Picture: Bank of Japan Governor Haruhiko Kuroda. The governor steps down in April, so Tuesday’s decision increases the expectation that his replacement will usher in further monetary tightening, the writer says.
By Marcus Ashworth
The year isn’t yet done with rattling investors’ cages. The Bank of Japan’s (BOJ’s) surprise widening of its yield curve-control policy on 10-year government bonds will have an impact far beyond its shores. The decision may be ostensibly designed to improve the functioning of its domestic government and corporate bond markets – which have sunk into an illiquid quagmire – but the unspecified reasons may be more compelling.
Most importantly, the move adds weight to the recent downturn in the strength of the US dollar. The BOJ had been struggling to square a circle: To boost inflation by maintaining super-easy monetary policy without having the yen suffer disproportionately. According to Kit Juckes, currency strategist at Societe General, the yen is at its lowest real effective rate since 1973. In October – when the yen briefly topped 150 to the dollar – Japan had some tactical success turning the tide when it deployed foreign exchange reserves. Now there is some definitive policy strategy to back it up. That matters because the BOJ can’t just sell off reserves forever. The yen gained nearly 4 percent to the dollar.
If the dollar weakens further, it will make life easier for the rest of the world, too. The euro’s breach of parity with the greenback this autumn, and sterling’s worryingly close dalliance, now look to be more confidently in the rear-view mirror. Developing markets will also be relieved.
Global equity and bond markets, however, will see seasonal hopes for a rally dissipate. Japan stocks were hit hard, and the country’s 10-year government bond yields rose 10 basis points to 0.4 percent. There was one bright spot though: The banking sector leapt for joy at the prospect of a steeper yield curve allowing their net interest margins to widen.

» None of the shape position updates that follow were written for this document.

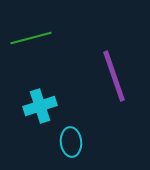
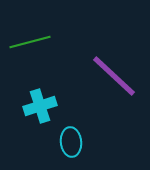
green line: moved 1 px left, 4 px down
purple line: rotated 28 degrees counterclockwise
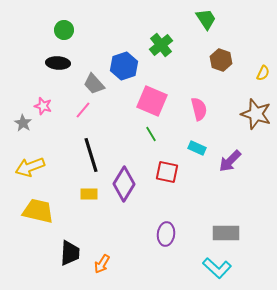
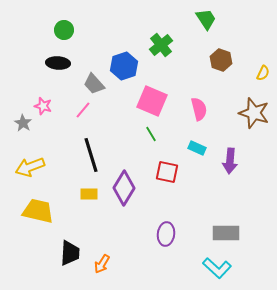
brown star: moved 2 px left, 1 px up
purple arrow: rotated 40 degrees counterclockwise
purple diamond: moved 4 px down
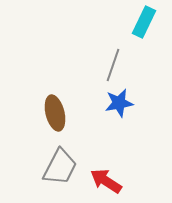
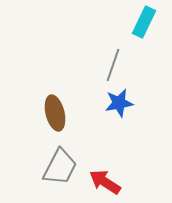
red arrow: moved 1 px left, 1 px down
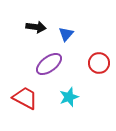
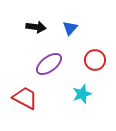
blue triangle: moved 4 px right, 6 px up
red circle: moved 4 px left, 3 px up
cyan star: moved 13 px right, 3 px up
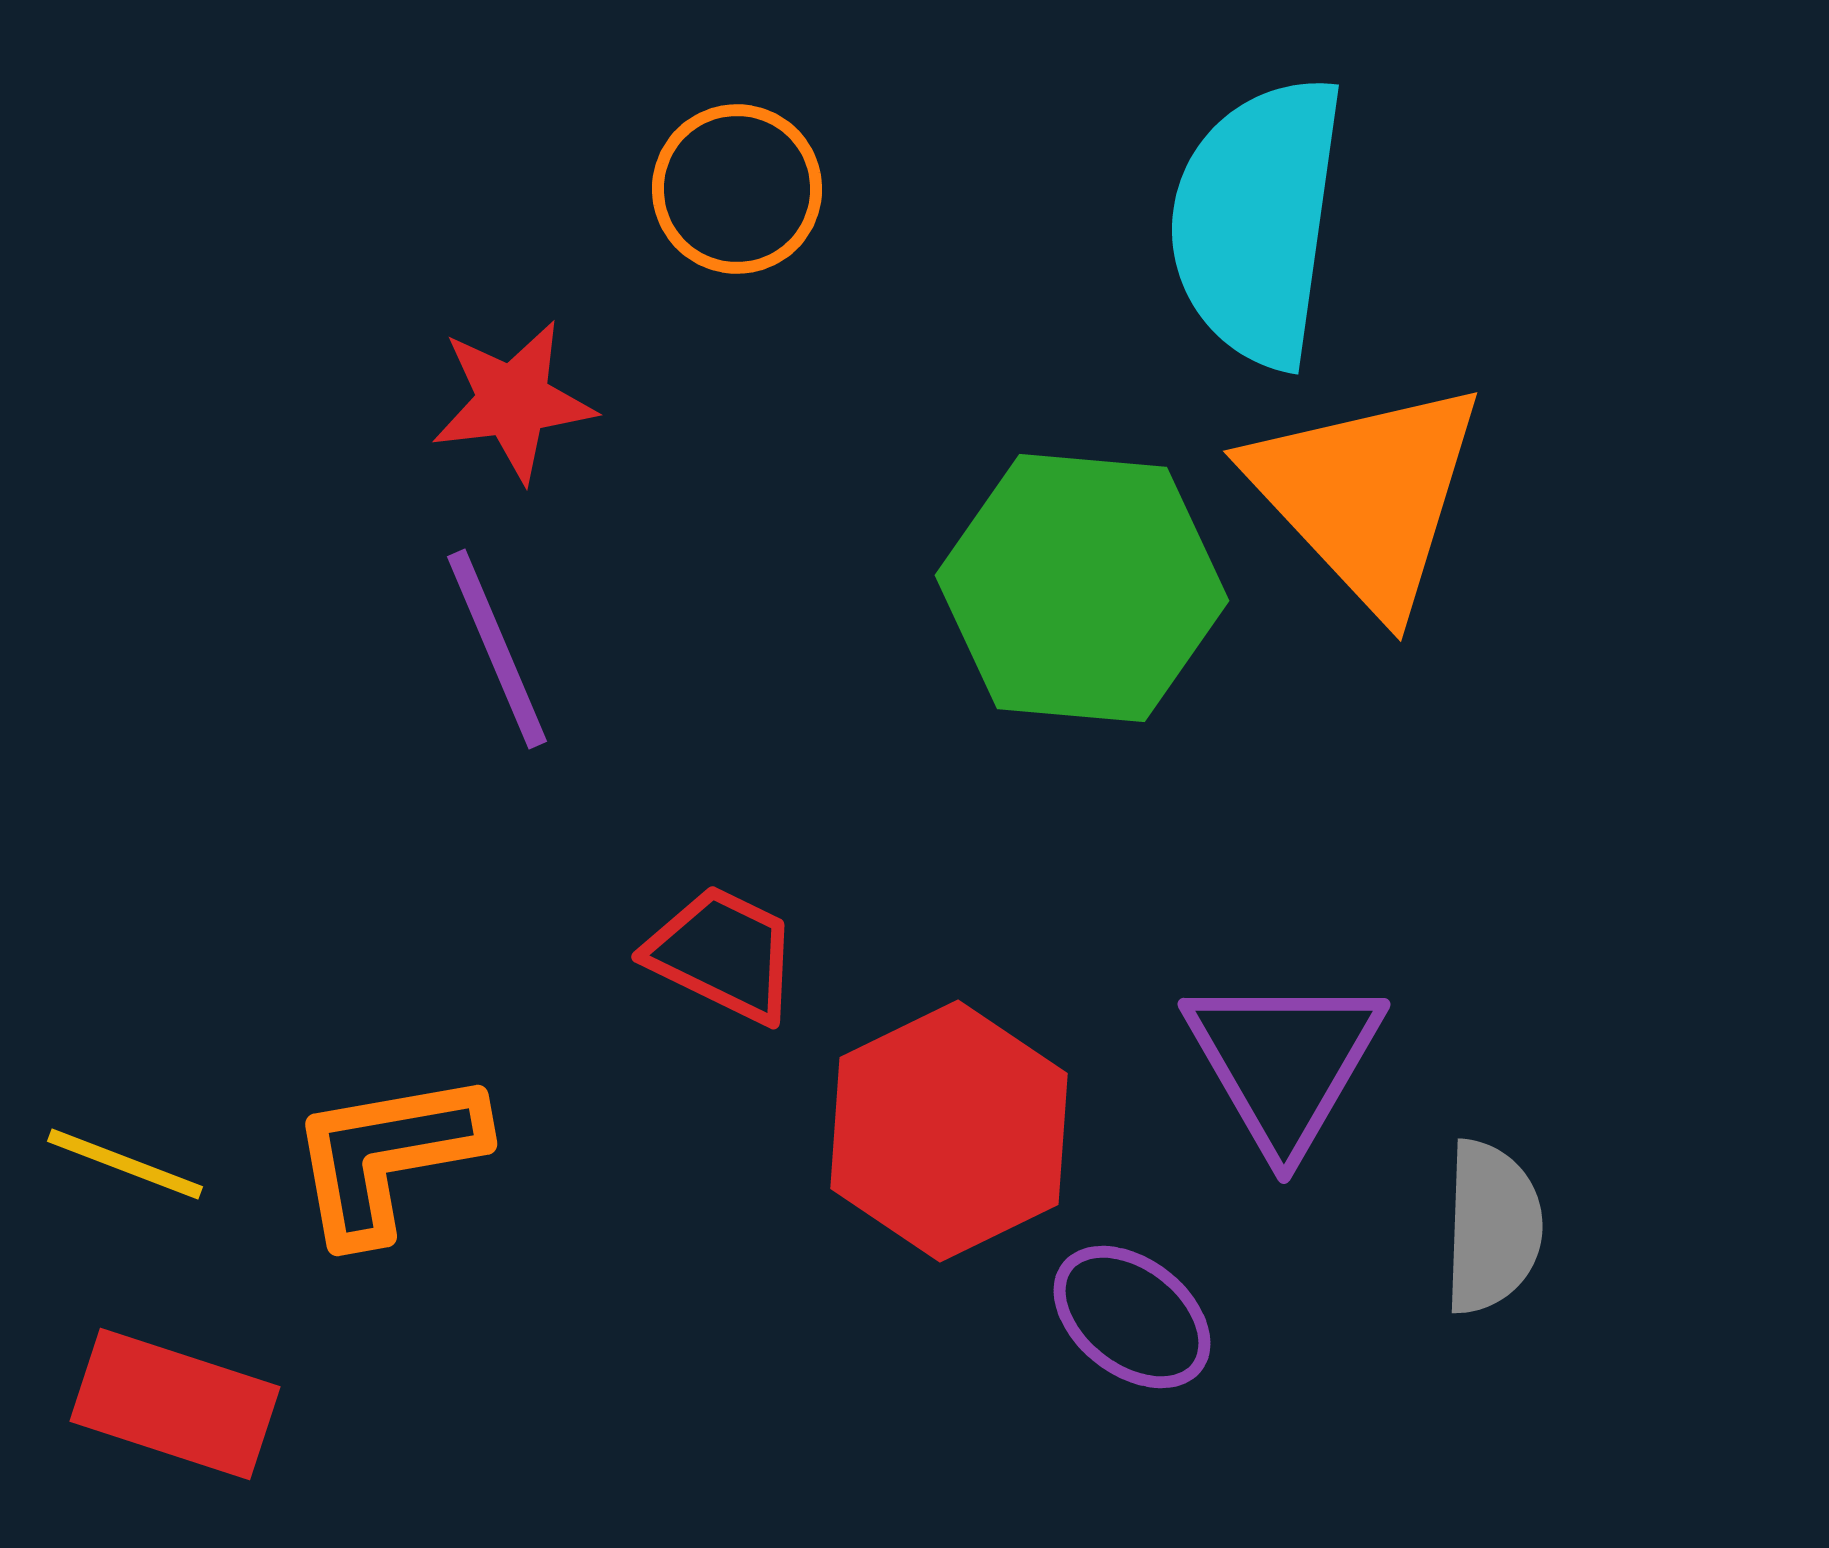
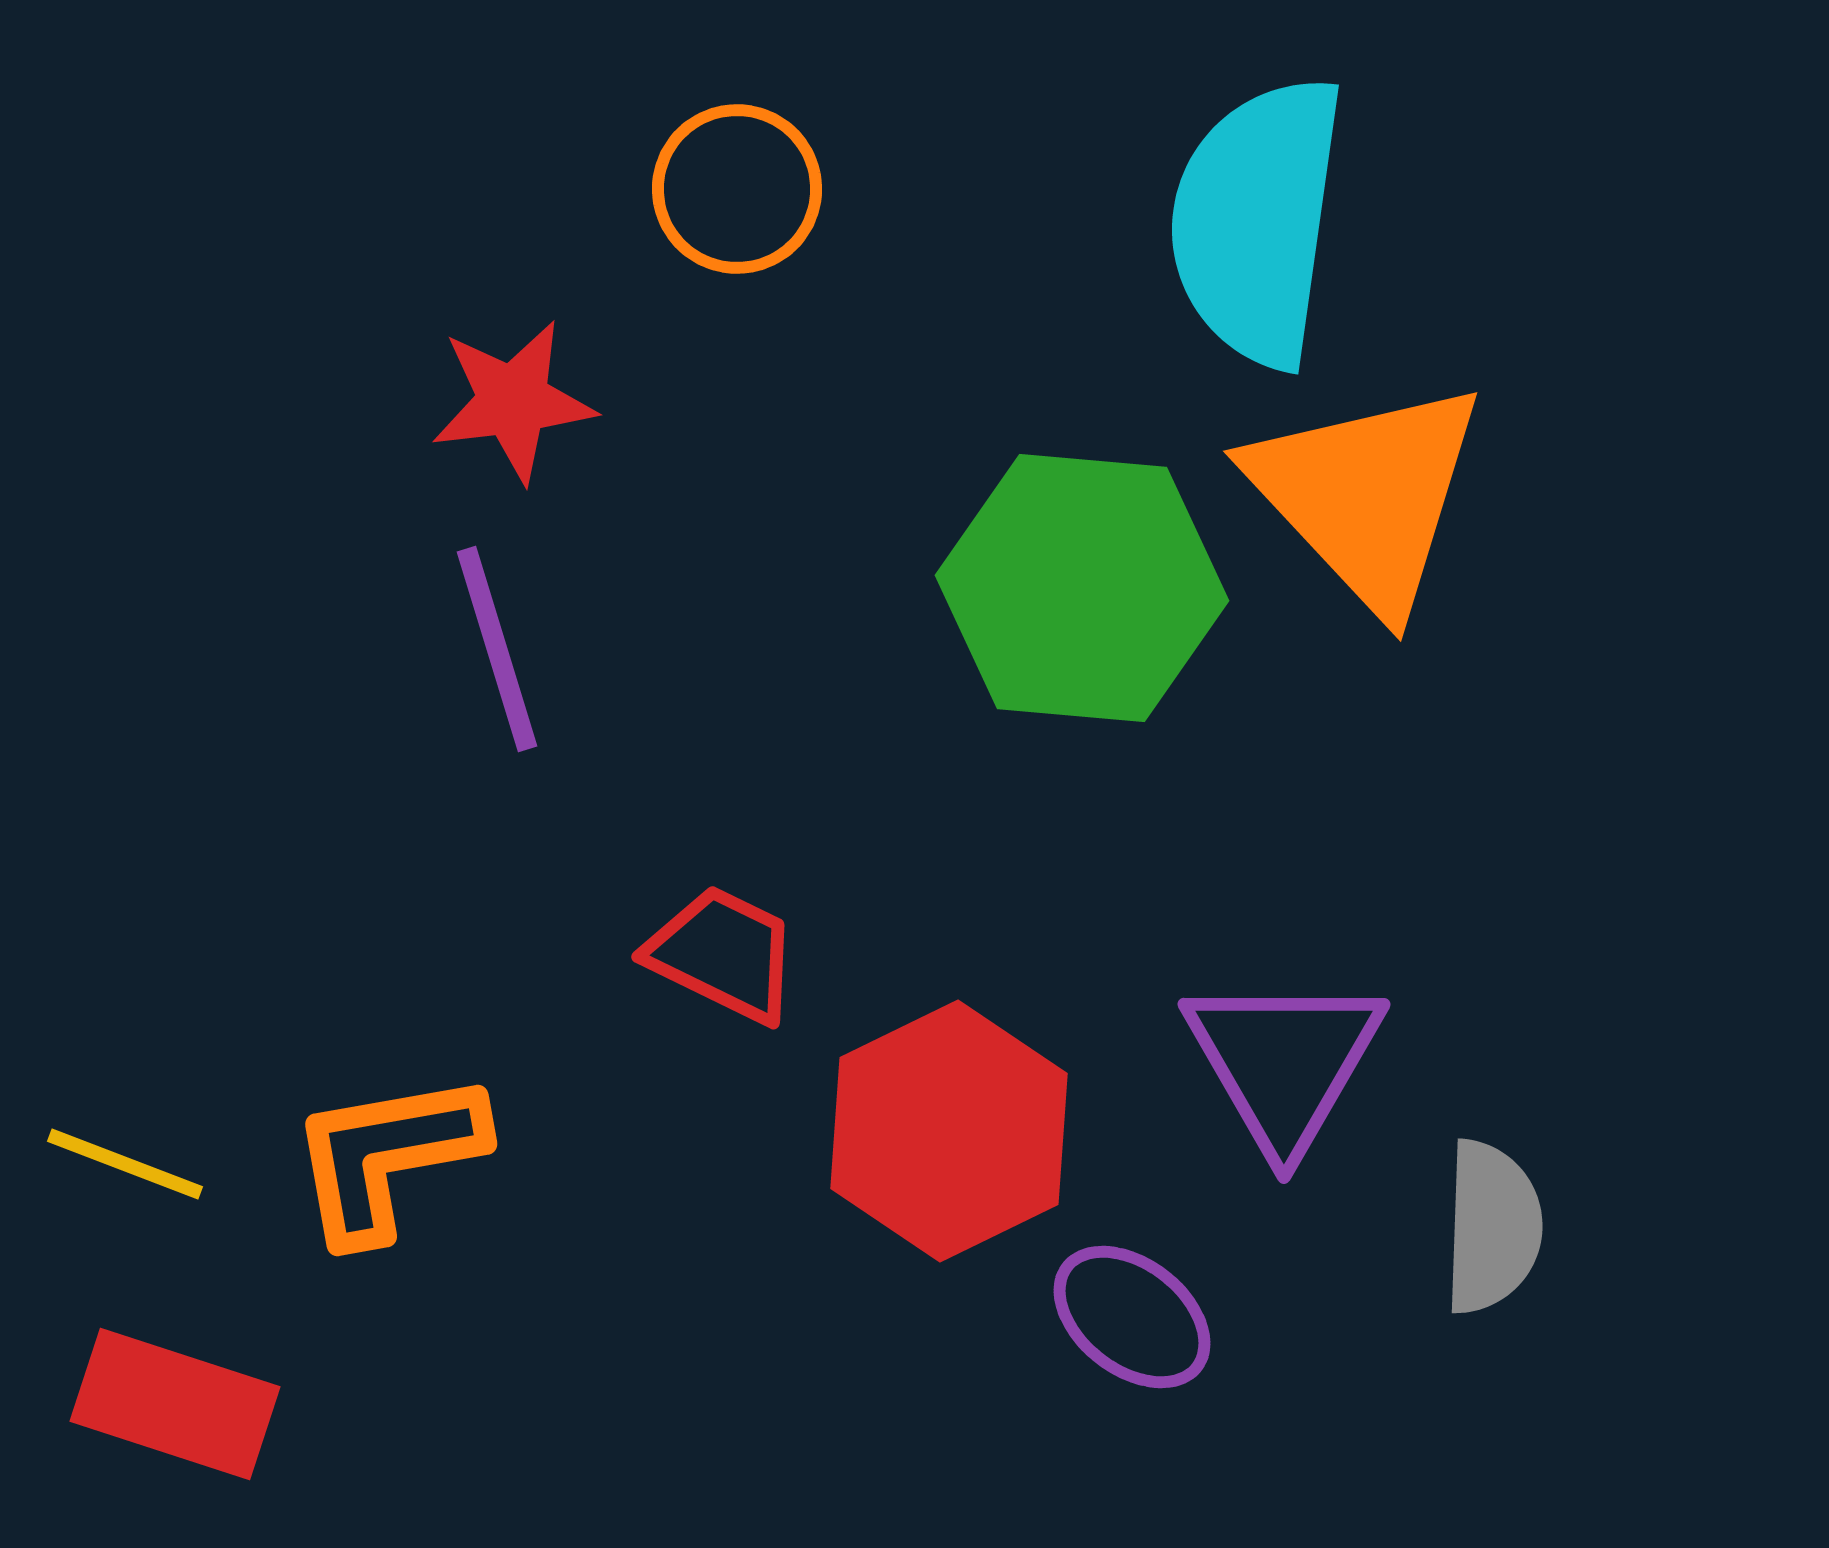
purple line: rotated 6 degrees clockwise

The knock-on effects were seen immediately with the US Treasury curve steepening as long-end bond yields rose more. At the same time, euro and UK bonds saw absolutely no respite in their significant shift higher in yield since the European Central Bank’s hawkish message last week. A strengthening yen may prompt more repatriation from Japanese investors, a persistent trend this year.
The BOJ has been the last holdout on negative rates, so these tentative signs that it might be buckling will heighten expectations we may be in for more unsettling volatility in 2023. Markets really don’t like uncertainty, and even a suggestion that Japan might be forced into letting bond yields soar higher is enough to get risk managers heading for the exit. Fixed income isn’t quite the haven some commentators had convinced themselves it might be in the new year.
BOJ Governor Haruhiko Kuroda was at pains to downplay any implications for official rates, but this sudden move after implacable denials speaks louder. The BOJ did increase its QE bond buying ammunition to 9 trillion yen ($68 billion) per month from 7.3 trillion yen – all to defend its new line in the sand, the 0.5 percent 10-year yield. But this is merely a symbolic delaying tactic. Kuroda steps down in April, so Tuesday’s decision increases the expectation that his replacement will usher in further monetary tightening. This is no longer an impenetrable negative interest rate fortress. It might make foreign speculators meditate on the perils of shorting both Japanese government bonds and the yen simultaneously.
The BOJ policy minutes noted that core consumer price rises are around 3.5 percent, an uplift from the prior statement, as well as emphasising that inflation expectations have risen. That is welcome because, unlike other central bankers, Kuroda has struggled against deflation throughout his decade-long tenure. However, with huge energy price increases now feeding into core prices, the risk is that the inflation genie may escape the bottle.
Kuroda decided to take pre-emptive action rather than allow speculation to build when he hands over the BOJ reins in the spring. The near-death experience in October, when markets severely tested the BOJ’s mettle, clearly left an impression. It is better for the BOJ to move of its own accord than be humiliated into action.
The central bank’s position of capping bond yields, and maintaining negative 0.1 percent official rates, is untenable in the longer-term; but the BOJ is now starting to take the strong medicine it needs. It will have to maintain a steely resolve. Investors globally will be on watch.
Marcus Ashworth is a Bloomberg Opinion columnist covering European markets.